• **Exercise directions**: In the data that follows, find the line with "- لغات عالية المستوى."; transcribe it, every later line up to the one with "- لغات متخصصة .", and that line as well, exactly and with no others.
Segment Start: Records supplied
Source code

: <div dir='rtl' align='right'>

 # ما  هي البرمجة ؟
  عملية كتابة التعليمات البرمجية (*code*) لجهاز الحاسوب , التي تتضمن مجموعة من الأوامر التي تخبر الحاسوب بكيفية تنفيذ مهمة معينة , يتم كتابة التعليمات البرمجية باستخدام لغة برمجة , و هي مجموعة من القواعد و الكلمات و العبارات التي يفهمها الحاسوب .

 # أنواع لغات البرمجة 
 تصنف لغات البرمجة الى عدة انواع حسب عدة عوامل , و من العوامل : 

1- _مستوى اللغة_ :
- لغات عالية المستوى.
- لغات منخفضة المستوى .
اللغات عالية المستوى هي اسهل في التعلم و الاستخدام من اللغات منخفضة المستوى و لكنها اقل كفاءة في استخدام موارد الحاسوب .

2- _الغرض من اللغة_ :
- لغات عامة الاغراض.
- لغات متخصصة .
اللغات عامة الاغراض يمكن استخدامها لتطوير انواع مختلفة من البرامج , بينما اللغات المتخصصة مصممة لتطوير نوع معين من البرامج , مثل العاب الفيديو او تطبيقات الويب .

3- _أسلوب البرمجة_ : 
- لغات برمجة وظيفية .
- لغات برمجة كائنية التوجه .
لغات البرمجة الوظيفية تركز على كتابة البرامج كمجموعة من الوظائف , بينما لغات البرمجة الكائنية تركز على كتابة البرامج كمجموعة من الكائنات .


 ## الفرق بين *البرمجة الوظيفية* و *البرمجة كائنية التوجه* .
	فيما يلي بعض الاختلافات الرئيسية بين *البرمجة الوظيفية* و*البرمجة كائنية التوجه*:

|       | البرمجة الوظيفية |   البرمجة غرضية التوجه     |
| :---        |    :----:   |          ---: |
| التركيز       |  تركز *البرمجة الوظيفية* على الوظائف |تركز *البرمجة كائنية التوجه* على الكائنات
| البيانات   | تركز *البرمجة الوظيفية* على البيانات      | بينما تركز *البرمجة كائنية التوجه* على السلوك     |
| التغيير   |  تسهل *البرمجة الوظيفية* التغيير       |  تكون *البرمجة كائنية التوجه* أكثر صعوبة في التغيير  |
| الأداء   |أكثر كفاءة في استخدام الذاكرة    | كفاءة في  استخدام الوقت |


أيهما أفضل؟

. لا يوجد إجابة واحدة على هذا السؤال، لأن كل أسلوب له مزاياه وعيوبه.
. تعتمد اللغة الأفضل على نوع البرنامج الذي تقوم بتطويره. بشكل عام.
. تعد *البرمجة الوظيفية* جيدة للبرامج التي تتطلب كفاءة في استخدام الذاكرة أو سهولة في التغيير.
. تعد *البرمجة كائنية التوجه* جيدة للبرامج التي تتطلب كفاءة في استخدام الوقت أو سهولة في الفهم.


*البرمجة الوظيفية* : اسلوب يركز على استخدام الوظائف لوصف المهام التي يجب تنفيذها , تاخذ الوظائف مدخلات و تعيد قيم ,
Segment End: Records supplied
• **Answer to this problem**:
- لغات عالية المستوى.
- لغات منخفضة المستوى .
اللغات عالية المستوى هي اسهل في التعلم و الاستخدام من اللغات منخفضة المستوى و لكنها اقل كفاءة في استخدام موارد الحاسوب .

2- _الغرض من اللغة_ :
- لغات عامة الاغراض.
- لغات متخصصة .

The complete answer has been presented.